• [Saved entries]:
★ ★ ★ ★ ★

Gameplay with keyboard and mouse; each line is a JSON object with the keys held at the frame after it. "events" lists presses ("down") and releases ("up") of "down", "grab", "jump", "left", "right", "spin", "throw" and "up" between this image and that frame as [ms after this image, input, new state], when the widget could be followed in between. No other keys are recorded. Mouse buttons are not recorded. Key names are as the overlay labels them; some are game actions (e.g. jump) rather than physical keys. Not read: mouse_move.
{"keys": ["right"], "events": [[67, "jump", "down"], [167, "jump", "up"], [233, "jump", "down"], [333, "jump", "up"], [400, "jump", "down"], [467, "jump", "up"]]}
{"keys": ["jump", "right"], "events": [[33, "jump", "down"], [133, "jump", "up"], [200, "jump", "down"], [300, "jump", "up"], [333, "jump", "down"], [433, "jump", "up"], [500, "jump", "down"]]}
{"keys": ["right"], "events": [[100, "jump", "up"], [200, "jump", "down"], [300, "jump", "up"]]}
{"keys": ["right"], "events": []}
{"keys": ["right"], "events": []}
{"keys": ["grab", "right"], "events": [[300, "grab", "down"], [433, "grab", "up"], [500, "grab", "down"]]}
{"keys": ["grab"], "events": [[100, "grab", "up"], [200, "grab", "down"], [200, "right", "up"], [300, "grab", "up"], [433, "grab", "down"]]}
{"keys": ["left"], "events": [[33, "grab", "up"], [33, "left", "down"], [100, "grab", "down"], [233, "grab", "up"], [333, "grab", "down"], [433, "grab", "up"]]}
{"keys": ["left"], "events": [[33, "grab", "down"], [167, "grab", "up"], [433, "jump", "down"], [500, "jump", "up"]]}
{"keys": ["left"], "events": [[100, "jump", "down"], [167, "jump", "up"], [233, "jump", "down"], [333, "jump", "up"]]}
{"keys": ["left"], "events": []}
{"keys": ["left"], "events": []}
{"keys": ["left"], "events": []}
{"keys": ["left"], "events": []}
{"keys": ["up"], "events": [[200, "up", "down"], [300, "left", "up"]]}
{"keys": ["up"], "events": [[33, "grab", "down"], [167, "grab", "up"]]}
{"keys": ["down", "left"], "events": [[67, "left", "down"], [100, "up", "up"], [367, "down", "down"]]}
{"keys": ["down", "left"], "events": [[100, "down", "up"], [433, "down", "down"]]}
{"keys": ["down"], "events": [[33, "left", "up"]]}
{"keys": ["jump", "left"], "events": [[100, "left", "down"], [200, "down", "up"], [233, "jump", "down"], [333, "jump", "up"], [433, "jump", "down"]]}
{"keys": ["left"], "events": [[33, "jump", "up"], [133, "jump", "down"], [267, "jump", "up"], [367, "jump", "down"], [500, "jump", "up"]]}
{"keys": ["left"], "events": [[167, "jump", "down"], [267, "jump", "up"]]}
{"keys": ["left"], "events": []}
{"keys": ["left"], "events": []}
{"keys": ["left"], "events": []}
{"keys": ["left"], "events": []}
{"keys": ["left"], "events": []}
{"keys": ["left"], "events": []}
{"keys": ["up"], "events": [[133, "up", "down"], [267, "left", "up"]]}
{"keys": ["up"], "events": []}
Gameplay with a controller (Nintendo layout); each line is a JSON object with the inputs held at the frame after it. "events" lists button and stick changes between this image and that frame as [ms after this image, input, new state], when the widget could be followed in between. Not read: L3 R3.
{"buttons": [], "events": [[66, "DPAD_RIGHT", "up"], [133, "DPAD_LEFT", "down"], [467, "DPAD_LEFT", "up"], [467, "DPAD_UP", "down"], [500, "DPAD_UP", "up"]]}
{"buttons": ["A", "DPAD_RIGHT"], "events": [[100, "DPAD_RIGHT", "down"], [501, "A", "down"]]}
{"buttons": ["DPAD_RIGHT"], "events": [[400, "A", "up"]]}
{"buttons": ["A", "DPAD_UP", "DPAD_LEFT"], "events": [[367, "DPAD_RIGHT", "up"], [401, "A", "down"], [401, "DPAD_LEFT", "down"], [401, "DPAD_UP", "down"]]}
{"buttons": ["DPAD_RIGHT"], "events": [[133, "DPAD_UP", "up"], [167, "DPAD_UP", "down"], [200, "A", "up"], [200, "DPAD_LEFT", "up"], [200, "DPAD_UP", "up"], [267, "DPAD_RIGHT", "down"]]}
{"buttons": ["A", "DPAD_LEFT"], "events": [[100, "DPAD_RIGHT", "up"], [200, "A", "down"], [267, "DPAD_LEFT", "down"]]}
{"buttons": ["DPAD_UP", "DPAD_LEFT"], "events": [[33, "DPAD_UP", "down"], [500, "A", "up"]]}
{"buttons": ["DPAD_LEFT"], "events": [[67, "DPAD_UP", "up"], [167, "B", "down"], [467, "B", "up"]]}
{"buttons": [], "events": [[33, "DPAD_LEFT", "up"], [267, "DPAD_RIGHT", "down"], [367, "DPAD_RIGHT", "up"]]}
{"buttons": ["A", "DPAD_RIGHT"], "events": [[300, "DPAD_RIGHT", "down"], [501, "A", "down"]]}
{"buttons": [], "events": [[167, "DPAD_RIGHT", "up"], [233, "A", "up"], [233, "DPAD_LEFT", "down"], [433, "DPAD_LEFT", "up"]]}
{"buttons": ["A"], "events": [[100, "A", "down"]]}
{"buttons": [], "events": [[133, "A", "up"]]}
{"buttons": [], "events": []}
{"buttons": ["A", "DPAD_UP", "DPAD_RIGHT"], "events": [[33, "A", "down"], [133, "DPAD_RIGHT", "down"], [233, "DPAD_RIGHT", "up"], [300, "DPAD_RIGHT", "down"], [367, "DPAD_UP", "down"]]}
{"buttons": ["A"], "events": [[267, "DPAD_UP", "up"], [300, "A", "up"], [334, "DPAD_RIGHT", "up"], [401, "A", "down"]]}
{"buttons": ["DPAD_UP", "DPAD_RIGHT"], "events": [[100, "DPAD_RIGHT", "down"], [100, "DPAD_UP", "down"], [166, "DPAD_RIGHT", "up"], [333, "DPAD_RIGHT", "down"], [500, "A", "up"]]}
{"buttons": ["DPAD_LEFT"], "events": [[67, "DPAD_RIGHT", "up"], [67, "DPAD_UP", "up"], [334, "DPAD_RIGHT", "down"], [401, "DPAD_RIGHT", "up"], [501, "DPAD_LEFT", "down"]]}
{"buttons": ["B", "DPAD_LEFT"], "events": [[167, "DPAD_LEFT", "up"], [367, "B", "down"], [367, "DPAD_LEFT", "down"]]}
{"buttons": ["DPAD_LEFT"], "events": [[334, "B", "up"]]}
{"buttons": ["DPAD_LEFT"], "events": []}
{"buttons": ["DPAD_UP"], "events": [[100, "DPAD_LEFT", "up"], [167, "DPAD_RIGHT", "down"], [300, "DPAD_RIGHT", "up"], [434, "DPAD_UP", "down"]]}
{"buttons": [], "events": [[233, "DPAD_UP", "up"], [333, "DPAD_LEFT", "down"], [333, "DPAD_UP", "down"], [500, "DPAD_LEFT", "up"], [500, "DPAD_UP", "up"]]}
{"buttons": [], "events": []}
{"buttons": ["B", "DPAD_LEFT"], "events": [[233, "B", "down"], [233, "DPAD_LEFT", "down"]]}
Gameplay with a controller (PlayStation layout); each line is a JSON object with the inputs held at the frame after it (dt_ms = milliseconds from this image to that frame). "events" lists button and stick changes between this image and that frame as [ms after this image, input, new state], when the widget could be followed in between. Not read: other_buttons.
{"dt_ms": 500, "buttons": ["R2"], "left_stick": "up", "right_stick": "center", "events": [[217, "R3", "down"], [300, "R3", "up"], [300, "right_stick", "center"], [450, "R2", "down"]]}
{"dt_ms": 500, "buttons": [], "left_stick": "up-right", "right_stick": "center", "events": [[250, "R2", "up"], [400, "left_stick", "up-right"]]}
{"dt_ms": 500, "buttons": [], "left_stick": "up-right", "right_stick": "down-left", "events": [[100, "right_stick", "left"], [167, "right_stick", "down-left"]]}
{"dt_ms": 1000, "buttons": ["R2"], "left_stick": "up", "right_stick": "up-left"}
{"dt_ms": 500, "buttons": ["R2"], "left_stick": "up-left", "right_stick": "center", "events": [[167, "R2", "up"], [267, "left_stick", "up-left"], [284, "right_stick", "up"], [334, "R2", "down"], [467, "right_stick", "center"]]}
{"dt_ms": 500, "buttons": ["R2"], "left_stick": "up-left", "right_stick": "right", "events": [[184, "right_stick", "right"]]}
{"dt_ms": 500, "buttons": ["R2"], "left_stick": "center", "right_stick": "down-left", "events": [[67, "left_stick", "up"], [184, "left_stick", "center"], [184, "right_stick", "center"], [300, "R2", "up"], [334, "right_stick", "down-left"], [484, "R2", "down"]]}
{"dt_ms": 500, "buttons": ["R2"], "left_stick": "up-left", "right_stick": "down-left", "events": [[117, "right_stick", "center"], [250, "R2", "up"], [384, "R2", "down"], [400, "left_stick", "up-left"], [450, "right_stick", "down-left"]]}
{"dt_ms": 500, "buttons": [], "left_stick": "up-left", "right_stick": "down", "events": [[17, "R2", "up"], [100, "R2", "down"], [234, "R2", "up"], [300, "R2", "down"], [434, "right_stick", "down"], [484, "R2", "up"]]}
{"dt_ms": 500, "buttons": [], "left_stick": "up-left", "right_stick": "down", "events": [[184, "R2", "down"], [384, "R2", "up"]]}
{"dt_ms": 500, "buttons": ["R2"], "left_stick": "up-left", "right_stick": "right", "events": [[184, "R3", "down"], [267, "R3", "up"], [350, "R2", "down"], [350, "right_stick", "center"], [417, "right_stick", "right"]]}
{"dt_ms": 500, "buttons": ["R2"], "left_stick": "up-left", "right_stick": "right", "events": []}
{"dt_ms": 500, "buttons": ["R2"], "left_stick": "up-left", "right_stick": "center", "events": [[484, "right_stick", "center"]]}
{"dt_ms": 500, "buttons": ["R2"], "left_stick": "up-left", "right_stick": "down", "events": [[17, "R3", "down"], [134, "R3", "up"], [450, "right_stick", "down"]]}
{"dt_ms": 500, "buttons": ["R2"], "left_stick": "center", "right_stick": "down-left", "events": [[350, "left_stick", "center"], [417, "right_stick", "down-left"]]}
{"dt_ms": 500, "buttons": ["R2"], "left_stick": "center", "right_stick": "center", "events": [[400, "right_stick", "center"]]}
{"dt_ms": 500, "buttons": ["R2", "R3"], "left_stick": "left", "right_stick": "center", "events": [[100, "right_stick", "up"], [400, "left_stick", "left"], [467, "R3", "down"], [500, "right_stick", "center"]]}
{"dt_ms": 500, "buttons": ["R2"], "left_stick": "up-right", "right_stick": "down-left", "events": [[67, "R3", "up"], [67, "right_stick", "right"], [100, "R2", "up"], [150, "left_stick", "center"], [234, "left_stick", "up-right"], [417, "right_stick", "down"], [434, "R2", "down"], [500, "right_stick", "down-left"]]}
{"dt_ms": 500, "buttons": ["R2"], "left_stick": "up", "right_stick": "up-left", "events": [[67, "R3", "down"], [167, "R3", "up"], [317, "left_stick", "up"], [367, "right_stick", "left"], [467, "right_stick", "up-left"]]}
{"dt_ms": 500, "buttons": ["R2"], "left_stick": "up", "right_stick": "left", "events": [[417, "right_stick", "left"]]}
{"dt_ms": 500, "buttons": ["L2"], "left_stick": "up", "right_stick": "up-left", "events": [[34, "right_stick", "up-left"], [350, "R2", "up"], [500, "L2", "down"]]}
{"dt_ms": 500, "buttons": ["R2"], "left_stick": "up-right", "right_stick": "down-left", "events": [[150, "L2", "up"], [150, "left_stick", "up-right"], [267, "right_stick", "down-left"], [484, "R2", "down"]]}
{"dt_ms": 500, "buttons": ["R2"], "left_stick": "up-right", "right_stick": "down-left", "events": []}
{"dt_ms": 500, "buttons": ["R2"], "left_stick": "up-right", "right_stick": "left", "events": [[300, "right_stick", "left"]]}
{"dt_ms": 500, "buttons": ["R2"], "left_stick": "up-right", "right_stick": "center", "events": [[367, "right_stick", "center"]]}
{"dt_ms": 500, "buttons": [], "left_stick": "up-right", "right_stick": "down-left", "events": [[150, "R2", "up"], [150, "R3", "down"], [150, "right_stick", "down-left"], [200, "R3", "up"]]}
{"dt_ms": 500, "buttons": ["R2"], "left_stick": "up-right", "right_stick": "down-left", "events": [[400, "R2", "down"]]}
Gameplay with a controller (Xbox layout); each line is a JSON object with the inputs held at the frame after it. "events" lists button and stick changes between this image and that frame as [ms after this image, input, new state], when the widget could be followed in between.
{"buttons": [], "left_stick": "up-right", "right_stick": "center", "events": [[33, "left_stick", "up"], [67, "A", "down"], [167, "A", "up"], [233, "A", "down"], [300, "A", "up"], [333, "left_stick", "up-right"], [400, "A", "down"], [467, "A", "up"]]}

★ ★ ★ ★ ★

• [ACTIVITY]:
Would you copy each line of the records that contains "inputs"?

• [EXERCISE RESULT]:
Gameplay with a controller (Nintendo layout); each line is a JSON object with the inputs held at the frame after it. "events" lists button and stick changes between this image and that frame as [ms after this image, input, new state], when the widget could be followed in between. Not read: L3 R3.
Gameplay with a controller (PlayStation layout); each line is a JSON object with the inputs held at the frame after it (dt_ms = milliseconds from this image to that frame). "events" lists button and stick changes between this image and that frame as [ms after this image, input, new state], when the widget could be followed in between. Not read: other_buttons.
Gameplay with a controller (Xbox layout); each line is a JSON object with the inputs held at the frame after it. "events" lists button and stick changes between this image and that frame as [ms after this image, input, new state], when the widget could be followed in between.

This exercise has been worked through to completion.